• WRITTEN TASK: Copy each line below in which the word "into" occurs.

• GIVEN ENTRIES:
-- Opening Marker --

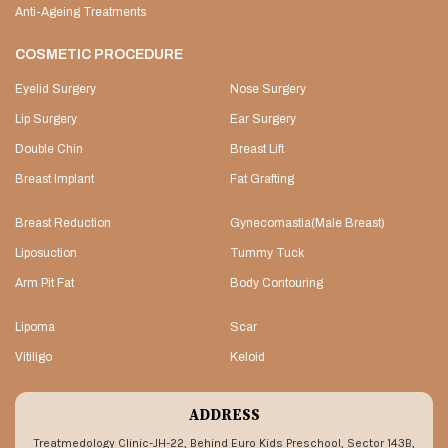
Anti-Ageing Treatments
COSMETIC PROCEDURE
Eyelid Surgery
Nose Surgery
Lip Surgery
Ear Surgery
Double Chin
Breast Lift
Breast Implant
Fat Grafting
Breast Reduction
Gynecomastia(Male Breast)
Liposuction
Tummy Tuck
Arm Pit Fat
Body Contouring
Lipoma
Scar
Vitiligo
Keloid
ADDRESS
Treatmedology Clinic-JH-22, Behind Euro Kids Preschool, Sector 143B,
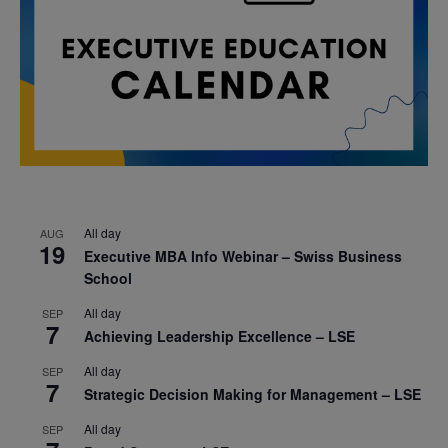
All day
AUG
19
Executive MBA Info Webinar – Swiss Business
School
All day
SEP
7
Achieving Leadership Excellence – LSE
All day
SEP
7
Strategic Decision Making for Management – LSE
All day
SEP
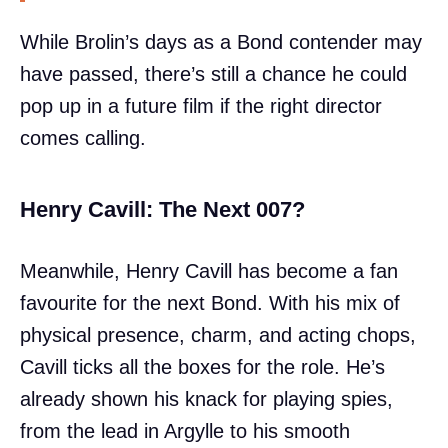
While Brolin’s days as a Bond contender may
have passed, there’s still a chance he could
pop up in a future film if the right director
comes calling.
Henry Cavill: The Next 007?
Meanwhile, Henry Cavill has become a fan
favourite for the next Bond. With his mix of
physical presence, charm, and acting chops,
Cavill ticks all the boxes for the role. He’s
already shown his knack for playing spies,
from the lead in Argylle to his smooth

-- Closing Marker --
-- Opening Marker --

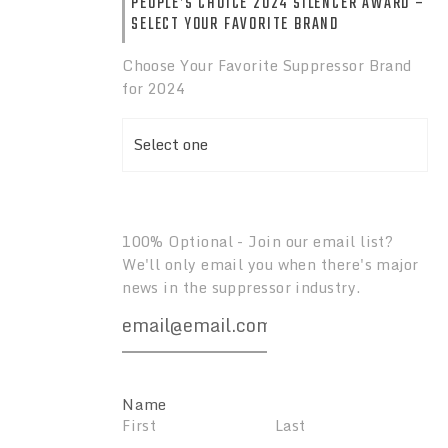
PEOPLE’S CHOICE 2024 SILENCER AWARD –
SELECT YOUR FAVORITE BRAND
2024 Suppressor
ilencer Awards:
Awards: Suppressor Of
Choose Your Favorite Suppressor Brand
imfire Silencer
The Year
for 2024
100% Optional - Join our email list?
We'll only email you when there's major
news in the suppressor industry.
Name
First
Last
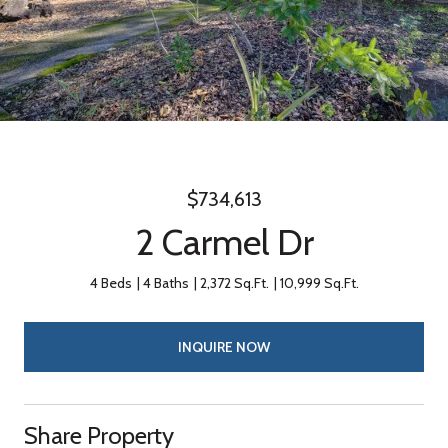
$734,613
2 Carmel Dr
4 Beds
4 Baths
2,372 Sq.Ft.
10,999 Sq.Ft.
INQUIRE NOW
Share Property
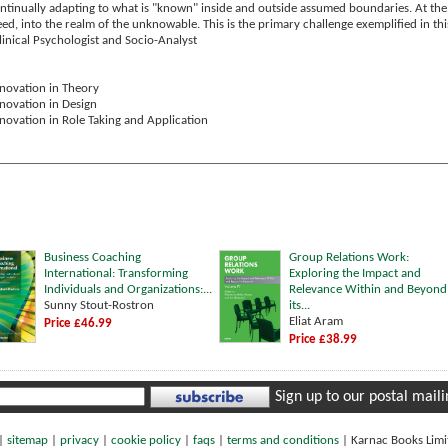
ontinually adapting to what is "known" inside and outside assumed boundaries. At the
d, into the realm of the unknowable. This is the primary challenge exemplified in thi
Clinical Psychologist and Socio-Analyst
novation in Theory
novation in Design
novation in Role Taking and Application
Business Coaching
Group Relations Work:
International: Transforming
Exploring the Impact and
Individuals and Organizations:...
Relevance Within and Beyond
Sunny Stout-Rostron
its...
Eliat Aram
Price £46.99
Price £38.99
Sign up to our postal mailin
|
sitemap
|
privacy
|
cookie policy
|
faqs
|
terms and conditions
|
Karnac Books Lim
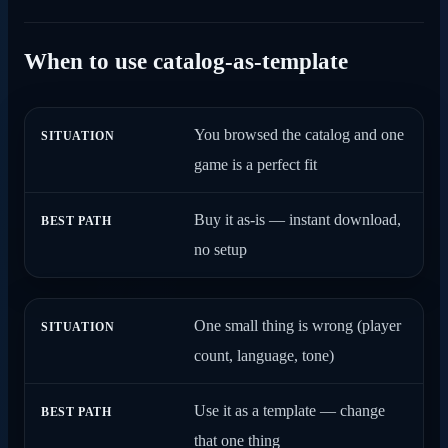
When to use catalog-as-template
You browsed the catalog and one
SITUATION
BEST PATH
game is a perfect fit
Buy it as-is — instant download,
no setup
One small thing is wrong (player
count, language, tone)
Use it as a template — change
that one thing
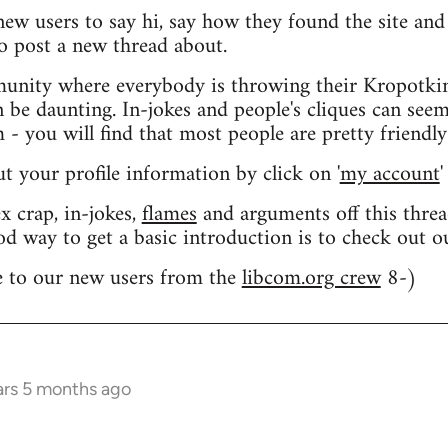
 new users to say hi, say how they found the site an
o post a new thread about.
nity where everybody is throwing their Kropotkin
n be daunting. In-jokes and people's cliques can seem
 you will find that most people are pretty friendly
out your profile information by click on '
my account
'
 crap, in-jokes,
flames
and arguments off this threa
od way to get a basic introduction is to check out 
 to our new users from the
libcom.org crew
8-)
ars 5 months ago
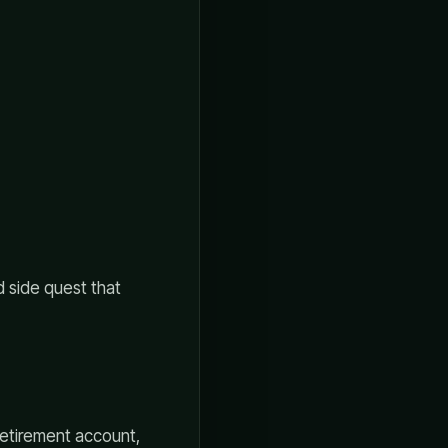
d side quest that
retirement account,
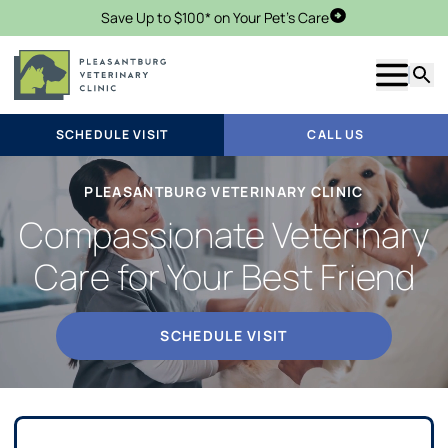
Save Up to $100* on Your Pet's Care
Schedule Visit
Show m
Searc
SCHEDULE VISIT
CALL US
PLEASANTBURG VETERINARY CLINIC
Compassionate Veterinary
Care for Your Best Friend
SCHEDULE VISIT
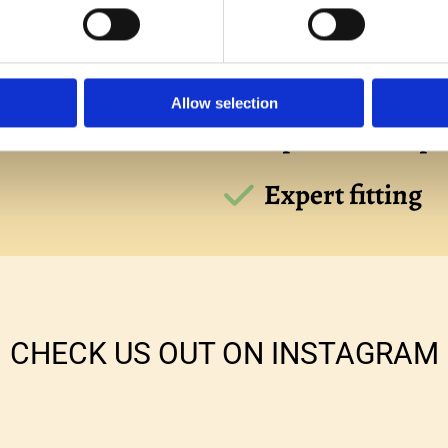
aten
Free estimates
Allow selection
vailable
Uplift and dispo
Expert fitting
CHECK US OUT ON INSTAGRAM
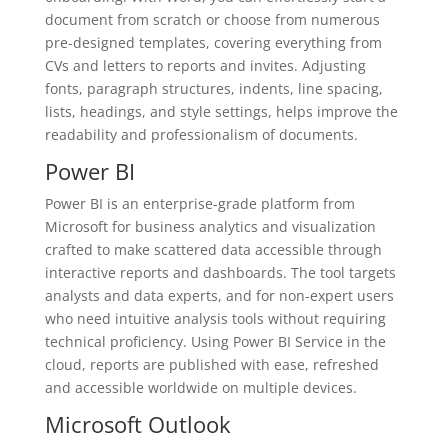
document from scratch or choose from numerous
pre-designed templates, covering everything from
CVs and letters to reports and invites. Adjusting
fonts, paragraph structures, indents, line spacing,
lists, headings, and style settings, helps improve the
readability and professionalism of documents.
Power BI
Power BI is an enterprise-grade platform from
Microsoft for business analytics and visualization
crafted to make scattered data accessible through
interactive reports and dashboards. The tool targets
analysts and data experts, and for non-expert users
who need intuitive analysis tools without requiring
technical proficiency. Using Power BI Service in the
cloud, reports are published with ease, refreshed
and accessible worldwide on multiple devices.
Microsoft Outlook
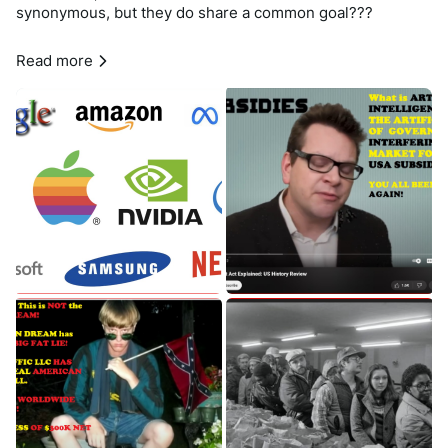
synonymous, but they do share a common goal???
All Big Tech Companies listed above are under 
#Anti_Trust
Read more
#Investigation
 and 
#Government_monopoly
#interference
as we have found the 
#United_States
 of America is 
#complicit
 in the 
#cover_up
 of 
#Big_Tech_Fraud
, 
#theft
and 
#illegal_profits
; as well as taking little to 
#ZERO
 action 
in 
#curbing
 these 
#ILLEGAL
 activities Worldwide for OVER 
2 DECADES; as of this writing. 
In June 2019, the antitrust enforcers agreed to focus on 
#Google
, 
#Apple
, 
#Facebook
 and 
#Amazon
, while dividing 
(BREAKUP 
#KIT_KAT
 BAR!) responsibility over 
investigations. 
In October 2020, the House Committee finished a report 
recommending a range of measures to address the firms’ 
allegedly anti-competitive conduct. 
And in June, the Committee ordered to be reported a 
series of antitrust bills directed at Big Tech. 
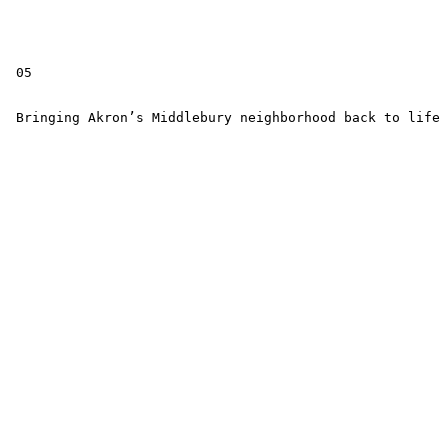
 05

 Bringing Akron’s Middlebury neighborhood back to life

-- Closing Marker --
-- Opening Marker --

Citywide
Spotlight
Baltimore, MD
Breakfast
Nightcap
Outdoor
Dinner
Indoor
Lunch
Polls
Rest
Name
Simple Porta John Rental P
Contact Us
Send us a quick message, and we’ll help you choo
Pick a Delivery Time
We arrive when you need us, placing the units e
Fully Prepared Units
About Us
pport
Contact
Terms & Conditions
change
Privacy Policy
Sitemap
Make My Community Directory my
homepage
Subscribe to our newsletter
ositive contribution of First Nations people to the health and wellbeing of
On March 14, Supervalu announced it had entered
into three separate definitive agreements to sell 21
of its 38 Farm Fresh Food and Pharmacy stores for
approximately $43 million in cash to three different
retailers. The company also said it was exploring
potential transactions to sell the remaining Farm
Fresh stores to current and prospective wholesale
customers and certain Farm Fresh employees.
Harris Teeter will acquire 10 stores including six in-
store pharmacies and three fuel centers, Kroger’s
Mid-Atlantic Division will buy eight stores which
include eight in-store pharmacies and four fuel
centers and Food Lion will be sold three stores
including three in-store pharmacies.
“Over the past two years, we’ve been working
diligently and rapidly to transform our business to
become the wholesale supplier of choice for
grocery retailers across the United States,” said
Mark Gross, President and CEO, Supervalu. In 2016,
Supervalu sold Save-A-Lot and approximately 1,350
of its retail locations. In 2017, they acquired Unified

-- Closing Marker --

• ANSWER TO THE PROBLEM:
d, into the realm of the unknowable. This is the primary challenge exemplified in thi
into three separate definitive agreements to sell 21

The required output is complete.